Kitaplarınız geçtiğimiz yıllarda tiyatroya uyarlandı. Şimdi Piç, 'Hiç' olarak sinemaya da uyarlanıyor. Peki sizi en çok hangisi etkiliyor? Tiyatro, sinema, roman? Hepsinin yeri ayrı. Bir de yanlarında bunların kocaman bir müzik duruyor. Hepsi başka tarafları harekete geçiriyor, başka hayalleri. Onun için zaten birbirlerinin arasındaki geçiş süreci, uyarlamalar çok heyecanlı işler. Bir gezegenden bir gezegene gitmek kadar tesadüfi ama planlamaya da dayanan işler. Bir kitabı, sinemaya uyarlamak Jüpiter'e araç göndermek gibi. Jüpitere hiç varamayabilir ama vardı mı da; Jüpiteri seyredersiniz.
Az, bu ay Fransızca olarak yayınlandı. Birçok dile daha çevrilecek kitaplarınız ama kendi eserlerinizi en çok görmek istediğiniz ülkeyi merak ediyorum. Kitaplarım, bu ülkede konuşulan her dile çevrilse yeter.

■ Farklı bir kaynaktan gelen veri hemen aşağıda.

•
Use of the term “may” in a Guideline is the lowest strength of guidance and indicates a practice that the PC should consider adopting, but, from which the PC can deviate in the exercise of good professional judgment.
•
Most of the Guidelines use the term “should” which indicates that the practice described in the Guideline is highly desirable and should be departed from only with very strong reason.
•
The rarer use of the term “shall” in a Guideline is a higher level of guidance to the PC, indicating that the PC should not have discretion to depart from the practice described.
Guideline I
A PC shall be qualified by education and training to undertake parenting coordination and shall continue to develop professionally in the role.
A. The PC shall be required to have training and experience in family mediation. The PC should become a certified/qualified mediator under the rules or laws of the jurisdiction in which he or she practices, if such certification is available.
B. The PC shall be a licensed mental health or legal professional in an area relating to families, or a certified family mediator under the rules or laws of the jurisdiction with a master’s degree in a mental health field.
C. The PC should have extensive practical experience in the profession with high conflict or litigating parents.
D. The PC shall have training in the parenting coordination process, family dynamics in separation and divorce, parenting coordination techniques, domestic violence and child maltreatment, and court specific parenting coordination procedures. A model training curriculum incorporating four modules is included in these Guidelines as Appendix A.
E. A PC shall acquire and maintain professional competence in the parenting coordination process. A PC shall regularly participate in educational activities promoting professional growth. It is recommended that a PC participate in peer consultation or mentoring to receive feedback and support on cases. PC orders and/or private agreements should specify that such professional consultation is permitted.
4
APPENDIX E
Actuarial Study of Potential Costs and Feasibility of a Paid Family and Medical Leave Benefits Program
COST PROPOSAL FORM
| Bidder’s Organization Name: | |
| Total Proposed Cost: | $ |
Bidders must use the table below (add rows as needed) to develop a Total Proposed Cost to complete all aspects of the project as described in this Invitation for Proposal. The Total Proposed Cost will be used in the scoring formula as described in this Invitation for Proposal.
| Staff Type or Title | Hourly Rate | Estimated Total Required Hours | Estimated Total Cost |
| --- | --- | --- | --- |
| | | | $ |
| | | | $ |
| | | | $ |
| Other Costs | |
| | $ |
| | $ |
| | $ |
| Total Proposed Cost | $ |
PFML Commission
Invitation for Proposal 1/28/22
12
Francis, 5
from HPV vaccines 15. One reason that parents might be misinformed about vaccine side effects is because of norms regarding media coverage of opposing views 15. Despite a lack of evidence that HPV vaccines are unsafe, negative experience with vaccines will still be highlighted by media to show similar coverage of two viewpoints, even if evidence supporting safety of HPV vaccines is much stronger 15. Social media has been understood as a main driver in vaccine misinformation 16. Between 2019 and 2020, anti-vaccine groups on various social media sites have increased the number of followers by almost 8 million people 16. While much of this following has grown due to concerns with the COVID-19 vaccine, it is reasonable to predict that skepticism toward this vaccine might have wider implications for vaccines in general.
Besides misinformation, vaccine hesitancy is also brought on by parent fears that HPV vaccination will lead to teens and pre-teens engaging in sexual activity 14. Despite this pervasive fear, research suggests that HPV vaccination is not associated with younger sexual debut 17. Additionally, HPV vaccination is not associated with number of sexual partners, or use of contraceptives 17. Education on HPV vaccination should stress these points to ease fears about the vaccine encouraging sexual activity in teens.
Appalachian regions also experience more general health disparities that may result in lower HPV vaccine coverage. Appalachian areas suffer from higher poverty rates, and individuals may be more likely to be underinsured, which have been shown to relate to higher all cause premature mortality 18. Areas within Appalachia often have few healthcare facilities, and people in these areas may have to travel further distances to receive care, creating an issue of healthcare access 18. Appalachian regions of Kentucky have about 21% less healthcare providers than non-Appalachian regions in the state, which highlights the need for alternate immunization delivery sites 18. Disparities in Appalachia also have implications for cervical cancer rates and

Az dışındaki romanlarınızda aşkı ön plana çıkarmadınız. Aslında Az'daki de epey farklı bir aşk biçimiydi. Sizin için aşk, hayatın neresinde? Aslında Zargana aşk romanıydı, hiç öyle durmasa da. Ben çok romantik bir kitap olduğunu düşünüyorum. Kinyas ve Kayra'daki karakterlere benzeyen karakterlerin aşık olduğunda ne olacağı, hiçbir yere ait olamayanların bir şahsa ait hissettiklerinde ne olacağıyla ilgilidir. Aşk, ölüm gibi bir şey. Ölüm neresinde hayatı; her yerinde. Her an ölen hücrelerinizi düşünürseniz. Aşk, zaman gibi bir şey.
İzmir'de yazarlık okulunda atölye çalışması yapacaksınız. Okurlarınızı, eğitime katılacakları neler bekliyor? Gerilim bekliyor. Karşılıklı duracağız ve birbirimize bakacağız, ta ki içimizden biri bir hikaye anlatana kadar. İlk hikayeye kadar susacağız, karşılıklı.